(Records contained in a dataset)
_ _ _ _
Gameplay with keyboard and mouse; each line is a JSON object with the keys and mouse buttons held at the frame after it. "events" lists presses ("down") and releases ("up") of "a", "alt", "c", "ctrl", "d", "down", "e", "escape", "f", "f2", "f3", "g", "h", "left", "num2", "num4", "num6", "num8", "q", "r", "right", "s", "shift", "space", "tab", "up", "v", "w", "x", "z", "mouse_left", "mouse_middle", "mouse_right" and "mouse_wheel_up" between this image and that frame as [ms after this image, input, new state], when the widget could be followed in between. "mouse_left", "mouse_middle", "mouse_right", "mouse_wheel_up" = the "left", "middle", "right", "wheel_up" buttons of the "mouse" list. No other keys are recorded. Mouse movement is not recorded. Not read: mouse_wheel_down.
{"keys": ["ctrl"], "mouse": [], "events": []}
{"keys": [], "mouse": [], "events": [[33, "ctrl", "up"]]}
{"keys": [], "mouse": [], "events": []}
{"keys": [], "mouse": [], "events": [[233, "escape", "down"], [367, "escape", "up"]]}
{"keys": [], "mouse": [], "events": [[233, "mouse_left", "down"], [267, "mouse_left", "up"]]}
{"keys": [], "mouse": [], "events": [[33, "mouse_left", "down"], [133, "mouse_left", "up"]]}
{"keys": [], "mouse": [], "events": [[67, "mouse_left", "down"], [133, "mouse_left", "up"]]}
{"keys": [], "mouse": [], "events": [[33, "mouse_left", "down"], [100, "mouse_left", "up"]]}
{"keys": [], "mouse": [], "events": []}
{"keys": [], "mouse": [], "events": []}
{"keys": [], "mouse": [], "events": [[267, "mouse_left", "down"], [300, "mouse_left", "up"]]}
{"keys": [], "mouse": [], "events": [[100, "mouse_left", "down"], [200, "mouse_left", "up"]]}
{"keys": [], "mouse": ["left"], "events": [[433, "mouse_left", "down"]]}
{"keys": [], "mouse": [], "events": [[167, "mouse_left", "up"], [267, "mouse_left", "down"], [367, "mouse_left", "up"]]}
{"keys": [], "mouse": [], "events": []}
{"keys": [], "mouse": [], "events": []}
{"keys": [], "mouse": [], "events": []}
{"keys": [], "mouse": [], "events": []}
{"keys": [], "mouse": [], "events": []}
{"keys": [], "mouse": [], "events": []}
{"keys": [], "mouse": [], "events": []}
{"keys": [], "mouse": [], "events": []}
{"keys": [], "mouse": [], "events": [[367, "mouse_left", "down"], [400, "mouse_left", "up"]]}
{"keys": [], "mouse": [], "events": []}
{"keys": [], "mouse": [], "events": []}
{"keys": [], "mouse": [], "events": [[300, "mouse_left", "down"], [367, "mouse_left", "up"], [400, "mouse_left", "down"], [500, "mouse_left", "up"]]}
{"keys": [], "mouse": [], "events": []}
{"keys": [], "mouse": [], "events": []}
_ _ _ _
Determine how many lines of the records above contain the word "escape", and report only that number.

** EXERCISE SOLUTION **
2